Implementation of oncofertility programs has been shown to increase discussion about FP and access to assisted reproductive techniques [102]. These initiatives help advance the field toward compliance with ASCO and NCCN guidelines recommending that young patients diagnosed with cancer are offered fertility counseling. A retrospective survey study by Leteourneau et al. in over 1000 young women diagnosed with cancer showed lower regret and improved quality of life scores with dual counseling by an oncologist and fertility specialist, as well as with pursuit of FP [94]. Despite these benefits, only 5% reported receiving counseling by a fertility specialist and 4% reported having pursued FP. Fertility consultation with a reproductive specialist enhances patient’s understanding of FP options and facilitates the FP decision-making process.

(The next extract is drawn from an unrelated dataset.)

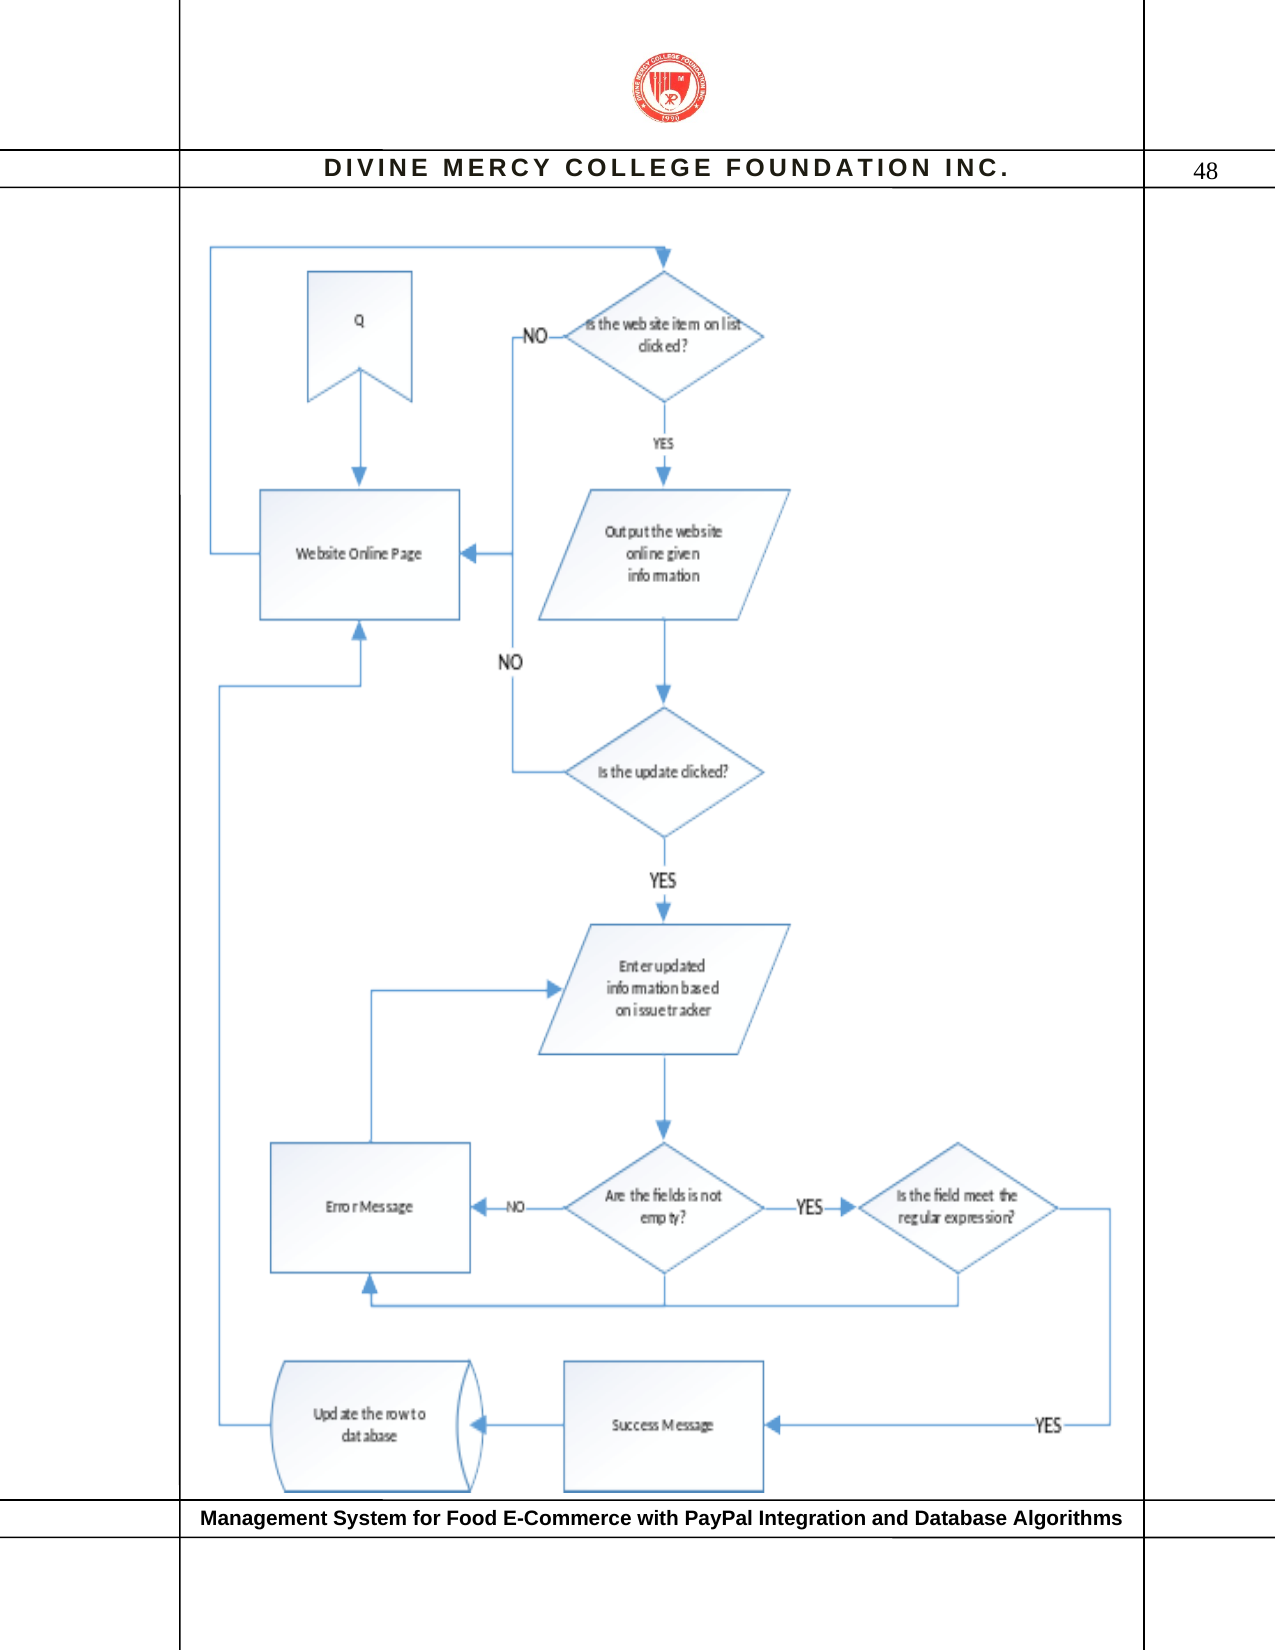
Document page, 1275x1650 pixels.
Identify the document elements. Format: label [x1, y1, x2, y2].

picture [632, 52, 709, 123]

While typically referrals to fertility specialists are made following development of the cancer treatment plan, we endorse discussion of potential effects of cancer treatment on fertility as soon as possible after breast cancer diagnosis in young women. These referrals can be offered at the time of initial multidisciplinary appointment scheduling or at any point that an interest in fertility preservation is identified (Fig. 1).

Fig. 1
figure 1

Fertility care process

Conclusions

Fertility is an important concern among many young women diagnosed with breast cancer and can impact treatment decisions which may, in turn, potentially alter outcomes for these patients. It is advantageous for healthcare providers to understand reproductive risks of various treatments and available FP options in order to advise patients, make appropriate referrals, and ultimately guide patients in choosing a path that is right for that individual. Coordination of care between oncologists and fertility specialists is valuable to ensure young women have access to important information about fertility as well as FP techniques. This multidisciplinary approach extends to the survivorship setting as women may encounter issues related to fertility and pregnancy following initial treatment; however, interventions to preserve fertility are most successful when applied as early as possible. Reproductive health counseling and coordination of care remains a space for continued research and improvement to help young women achieve family planning goals.